Horace scoops some beans onto his plate from a pot they have steaming at the edge of the fire, then he cuts some meat off the spit and passes the plate to Temple.
Have some, he says. We got plenty.
What is it?
That there is creeper meat.
Slugs? You aren’t telling me you’re eatin slugs.
Sure are, sweetheart, Lee says. Ain’t nothin wrong with it. Either they eat us or we eat them—which would you rather?
Ain’t it poison?
Not if it’s dressed right. We been out here goin on five years. So much food walkin aroun
d a man could live just fine by rifle and bow.
What about the rot?
We hunt the fresh ones—the ones that ain’t been around too long.
She examines her plate, tilting it toward the firelight to get a better look. The slices of meat are oily inside and charred black on the surface. She puts her nose to it.
It smells like rosemary.
The men smile, Horace looking hangdog and pleased.

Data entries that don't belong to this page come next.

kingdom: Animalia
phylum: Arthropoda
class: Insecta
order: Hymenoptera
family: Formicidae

Well, Lee says, just because we’re out here in the wilds don’t mean we have to forgo the finer things. Horace is a downright culinary wizard. What you’re smellin there is a spice rub of his own concoction.
What the hell, she says. I’m game.
She puts the meat in her mouth and chews, letting the juices coat her tongue and teeth. Then she swallows and looks at the men who are leaning forward, anticipating her response.

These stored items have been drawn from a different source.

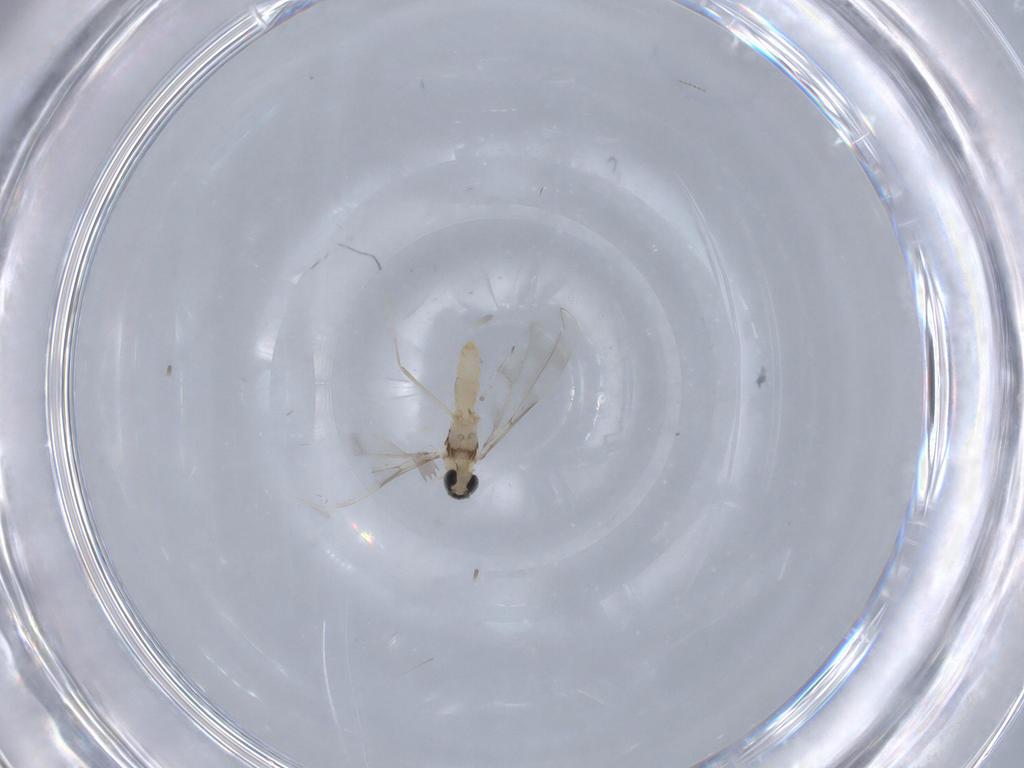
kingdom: Animalia
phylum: Arthropoda
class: Insecta
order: Diptera
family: Cecidomyiidae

It’s good, she says, and they holler gladly. Tastes like sow.
Always said, Lee laughs, the only difference between man and pig is a good spice rub.
She eats more, and they pass the bottle around and refill their tumblers, and when they see a slug approaching in the distance Clive shows her how good a shot he is with the bow, pulling back the string and putting his cheek right up to his hand to aim and sending an arrow right through the eye.
She claps appreciatively.
Horace has a guitar, and he sings about moons and women and loneliness, and she gets sleepy listening to it and breathing the thick, smoky air.
Her head gets wobbly from the whiskey and the tiredness and the talk of God’s great earth, and they tell her she can lay down on one of their mats till morning—they sleep in shifts anyway. She eyes them suspiciously.
It’s all right, Sarah Mary, Lee says. We ain’t gonna mess with you. We know places to go when that’s what we want. Besides, you’re one of us. You might as well get a good night’s sleep. I got a feelin you’re gonna want to be goin your own way in the morning.
So she lays down and stretches out on the pallet, facing the fire to keep warm.
She begins to drift off, but before she does she remembers something and lifts herself onto one elbow.
Say, she says. My real name ain’t Sarah Mary Williams. It’s Temple.
We’re happy to know you, Temple, Lee says.
Yeah, she says. All right then.
And she lays back and looks at the stars, and when she closes her eyes she can still see them.
WHEN SHE wakes in the morning, there are two new men who weren’t there the night before. They are leaning on a truck, and Temple’s hunters are consulting with them. She sits up and puts her arms around her knees and wishes she weren’t still wearing that ridiculous yellow sundress.